I’m not sure how many players would make that trade if they could; but I wish anyone making that argument, Pendlebury included, could stop referring to the example of the United States. Australia isn’t America, however much our game is trying to be these days.
6. Calling out Carlton fans
I whinge a lot in this column, mostly about players, coaches, the AFL and the big stakeholders in the game. This time, though, it’s the supporters’ turn.
Specifically, Carlton supporters. Attending Marvel Stadium on Saturday night for the Blues’ loss to the Western Bulldogs, I wasn’t surprised by the chorus of boos, frustrated cries and self-deprecating drop punt jokes from long-suffering fans. But what did surprise me was how quickly a significant portion of them gave up the goose.
We’ve all seen the vision shown on Fox Footy’s coverage of Blues fans leaving the stadium in droves in the final minutes; what it doesn’t pick up is that the mass exodus started with 5 minutes and 53 seconds left on the clock, when a Bailey Smith goal put the Dogs… eight points up.
It was bewildering to see, not least because a literal minute earlier, the Blues had been in front and looked destined for a superb comeback win. The same supporters who had been out of their seats waving scarves and punching the air took very little convincing to head for the exits when the momentum changed.
Given how chaotic the last quarter under the roof was, the Blues could easily have banged on two goals of their own in a minute and a half to retake the lead; heck, if you’d told me after Smith’s goal that just two more would be kicked for the night, I’d have been certain at least one would have been from Carlton.

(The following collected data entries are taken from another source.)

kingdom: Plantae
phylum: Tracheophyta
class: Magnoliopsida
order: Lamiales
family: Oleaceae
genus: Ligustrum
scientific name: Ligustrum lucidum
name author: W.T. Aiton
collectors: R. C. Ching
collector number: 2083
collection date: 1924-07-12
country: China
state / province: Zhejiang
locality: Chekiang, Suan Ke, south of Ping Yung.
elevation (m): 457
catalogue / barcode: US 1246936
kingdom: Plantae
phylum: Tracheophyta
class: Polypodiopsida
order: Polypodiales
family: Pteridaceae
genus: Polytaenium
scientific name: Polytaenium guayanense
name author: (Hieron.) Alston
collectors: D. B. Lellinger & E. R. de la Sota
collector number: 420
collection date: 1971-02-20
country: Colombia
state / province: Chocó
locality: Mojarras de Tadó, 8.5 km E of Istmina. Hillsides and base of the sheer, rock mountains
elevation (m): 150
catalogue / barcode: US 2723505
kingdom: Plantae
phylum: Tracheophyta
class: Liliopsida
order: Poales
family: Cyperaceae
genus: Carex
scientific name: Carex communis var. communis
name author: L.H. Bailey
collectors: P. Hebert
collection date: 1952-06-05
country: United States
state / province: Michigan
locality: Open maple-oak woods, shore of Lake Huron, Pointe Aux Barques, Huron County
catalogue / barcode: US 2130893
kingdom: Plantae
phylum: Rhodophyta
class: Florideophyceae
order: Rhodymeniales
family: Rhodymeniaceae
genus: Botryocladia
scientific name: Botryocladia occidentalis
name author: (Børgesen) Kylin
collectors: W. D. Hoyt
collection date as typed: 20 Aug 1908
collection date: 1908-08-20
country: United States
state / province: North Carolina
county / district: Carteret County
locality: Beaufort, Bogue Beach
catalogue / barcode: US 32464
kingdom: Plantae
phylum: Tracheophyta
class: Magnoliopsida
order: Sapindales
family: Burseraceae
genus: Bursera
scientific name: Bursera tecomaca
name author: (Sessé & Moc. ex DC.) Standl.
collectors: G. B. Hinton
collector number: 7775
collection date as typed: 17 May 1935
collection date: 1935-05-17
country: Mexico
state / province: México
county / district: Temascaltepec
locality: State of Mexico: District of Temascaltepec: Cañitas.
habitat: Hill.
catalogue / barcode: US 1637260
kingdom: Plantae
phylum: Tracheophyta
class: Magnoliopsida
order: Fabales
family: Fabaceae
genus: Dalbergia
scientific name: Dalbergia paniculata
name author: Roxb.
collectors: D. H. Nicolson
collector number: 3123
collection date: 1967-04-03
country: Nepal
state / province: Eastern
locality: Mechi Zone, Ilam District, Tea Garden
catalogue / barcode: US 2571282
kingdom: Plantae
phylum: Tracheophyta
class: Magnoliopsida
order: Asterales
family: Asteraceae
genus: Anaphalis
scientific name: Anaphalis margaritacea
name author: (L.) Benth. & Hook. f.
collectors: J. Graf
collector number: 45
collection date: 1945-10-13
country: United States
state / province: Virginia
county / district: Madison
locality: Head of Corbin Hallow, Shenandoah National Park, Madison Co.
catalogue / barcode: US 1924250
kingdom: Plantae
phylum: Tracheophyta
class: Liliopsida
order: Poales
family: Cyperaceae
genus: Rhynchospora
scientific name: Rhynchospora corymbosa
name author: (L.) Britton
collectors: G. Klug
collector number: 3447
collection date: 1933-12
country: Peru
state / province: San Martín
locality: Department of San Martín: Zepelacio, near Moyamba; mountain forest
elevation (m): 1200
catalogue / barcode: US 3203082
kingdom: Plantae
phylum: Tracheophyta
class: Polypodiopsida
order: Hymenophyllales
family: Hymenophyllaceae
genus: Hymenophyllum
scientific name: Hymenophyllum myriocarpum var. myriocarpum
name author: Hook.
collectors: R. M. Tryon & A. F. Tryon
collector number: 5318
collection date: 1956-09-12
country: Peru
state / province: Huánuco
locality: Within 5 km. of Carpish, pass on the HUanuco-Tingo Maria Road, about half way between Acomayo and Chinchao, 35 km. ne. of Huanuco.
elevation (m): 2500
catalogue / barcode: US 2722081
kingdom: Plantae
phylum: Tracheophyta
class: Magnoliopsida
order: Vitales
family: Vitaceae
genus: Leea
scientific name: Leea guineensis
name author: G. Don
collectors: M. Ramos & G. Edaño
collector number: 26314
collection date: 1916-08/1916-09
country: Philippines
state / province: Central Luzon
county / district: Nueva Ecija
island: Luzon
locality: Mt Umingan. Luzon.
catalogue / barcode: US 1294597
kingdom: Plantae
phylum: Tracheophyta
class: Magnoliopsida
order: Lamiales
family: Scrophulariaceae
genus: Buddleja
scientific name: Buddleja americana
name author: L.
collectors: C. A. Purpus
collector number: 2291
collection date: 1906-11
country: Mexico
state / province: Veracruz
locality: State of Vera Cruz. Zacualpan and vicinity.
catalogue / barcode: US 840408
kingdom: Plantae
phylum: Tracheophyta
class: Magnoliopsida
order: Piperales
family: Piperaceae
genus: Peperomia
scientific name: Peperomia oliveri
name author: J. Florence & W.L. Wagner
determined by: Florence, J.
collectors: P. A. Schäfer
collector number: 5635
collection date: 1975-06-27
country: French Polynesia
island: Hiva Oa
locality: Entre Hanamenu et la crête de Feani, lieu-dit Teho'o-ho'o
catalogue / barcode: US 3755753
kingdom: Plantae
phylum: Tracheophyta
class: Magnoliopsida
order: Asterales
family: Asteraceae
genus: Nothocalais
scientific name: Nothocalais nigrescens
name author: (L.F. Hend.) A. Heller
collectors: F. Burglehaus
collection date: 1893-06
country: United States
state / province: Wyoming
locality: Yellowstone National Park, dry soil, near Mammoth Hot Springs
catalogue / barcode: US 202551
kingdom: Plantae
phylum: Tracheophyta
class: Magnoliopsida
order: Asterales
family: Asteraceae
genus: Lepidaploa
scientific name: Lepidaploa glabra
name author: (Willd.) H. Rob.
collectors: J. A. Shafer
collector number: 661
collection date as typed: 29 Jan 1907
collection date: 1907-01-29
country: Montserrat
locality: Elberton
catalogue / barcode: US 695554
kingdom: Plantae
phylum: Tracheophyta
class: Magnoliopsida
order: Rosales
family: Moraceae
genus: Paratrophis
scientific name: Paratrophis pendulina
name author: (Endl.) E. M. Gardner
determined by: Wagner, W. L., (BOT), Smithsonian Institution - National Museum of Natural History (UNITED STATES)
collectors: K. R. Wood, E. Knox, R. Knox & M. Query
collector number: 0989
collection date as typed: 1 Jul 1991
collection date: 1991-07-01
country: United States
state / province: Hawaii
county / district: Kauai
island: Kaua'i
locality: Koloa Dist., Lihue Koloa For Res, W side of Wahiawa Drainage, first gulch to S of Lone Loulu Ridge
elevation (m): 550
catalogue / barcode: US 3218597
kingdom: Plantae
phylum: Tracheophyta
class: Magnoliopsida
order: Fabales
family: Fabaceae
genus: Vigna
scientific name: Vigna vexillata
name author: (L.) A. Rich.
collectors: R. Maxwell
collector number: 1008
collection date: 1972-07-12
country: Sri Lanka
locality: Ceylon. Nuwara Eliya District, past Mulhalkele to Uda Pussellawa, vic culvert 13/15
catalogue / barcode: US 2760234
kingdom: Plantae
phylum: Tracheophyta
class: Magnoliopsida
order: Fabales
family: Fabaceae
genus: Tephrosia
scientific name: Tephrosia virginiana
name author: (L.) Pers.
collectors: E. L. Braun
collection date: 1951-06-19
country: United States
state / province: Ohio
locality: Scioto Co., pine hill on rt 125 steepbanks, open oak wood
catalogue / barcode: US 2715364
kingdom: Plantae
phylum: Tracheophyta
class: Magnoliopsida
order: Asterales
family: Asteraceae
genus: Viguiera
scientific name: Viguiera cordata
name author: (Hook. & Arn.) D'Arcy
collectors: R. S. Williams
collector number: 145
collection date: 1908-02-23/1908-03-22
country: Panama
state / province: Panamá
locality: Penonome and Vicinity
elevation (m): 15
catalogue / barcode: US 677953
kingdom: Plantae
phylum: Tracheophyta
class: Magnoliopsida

Really, the match was only over as a contest – and not before a pair of Blues misses that could have made things really interesting – with one and a half minutes to go, by which point the crowd had thinned out considerably.
This was annoying on two fronts on a personal level: one, the steady stream of departures in my area basically made watching the game an exercise in tilting one’s head back and forth to peer past the people squeezing past along the aisle; and two, the fact that it started so far out from the finish line that Dogs fans couldn’t even engage in the time-old tradition of mocking them lest it backfire spectacularly.
I’ve always taken a dark view on early leavers: yes, beating the traffic is nice, or getting a good seat on the train, tram or bus; but is it really worth the price of abandoning your team early? I still remember the Sunday Footy Show absolutely rinsing a Melbourne fan and his son the day after a famous win over the Bulldogs back in 2005, when a camera captured them bailing with seven minutes to go and the Dees trailing by 22 points.
But giving up on your team, regardless of how frustrating they are, so far from the finish line is just inviting trouble. It was embarrassing for Port Adelaide fans who did it against St Kilda in 2017; I would urge anyone reading this to not make the same mistake, and stick it out through thick and thin.
Random thoughts
– Loved seeing Marcus Bontempelli plonk himself next to Patrick Cripps at every stoppage he could in the last quarter.
– It was only against West Coast, but boy howdy did Matt Rowell have a corker of a game in every aspect.
– 16 tackles from Reuben Ginbey in a side that got pummelled is a hell of an effort. He’s a special kid.
– I don’t think I’ve seen a better game from a small defender this year than Andrew McGrath on Charlie Cameron. Blanketed him totally.
– Nice to see Mason Cox have his annual ‘this bloke is the greatest player in history’ game to spice up a very drab Sunday twilight offering.
– Harry McKay snapping from 35 out directly in front and nearly missing the lot is extremely funny if your team is the one benefitting from it.
– Luke Jackson will be fine.
– Todd Goldstein is 35 and still just about the best pure ruckman in the game. Unreal.
– As someone who has never had Dustin Martin tear my team up in a big final: God, he’s fun to watch when he’s on.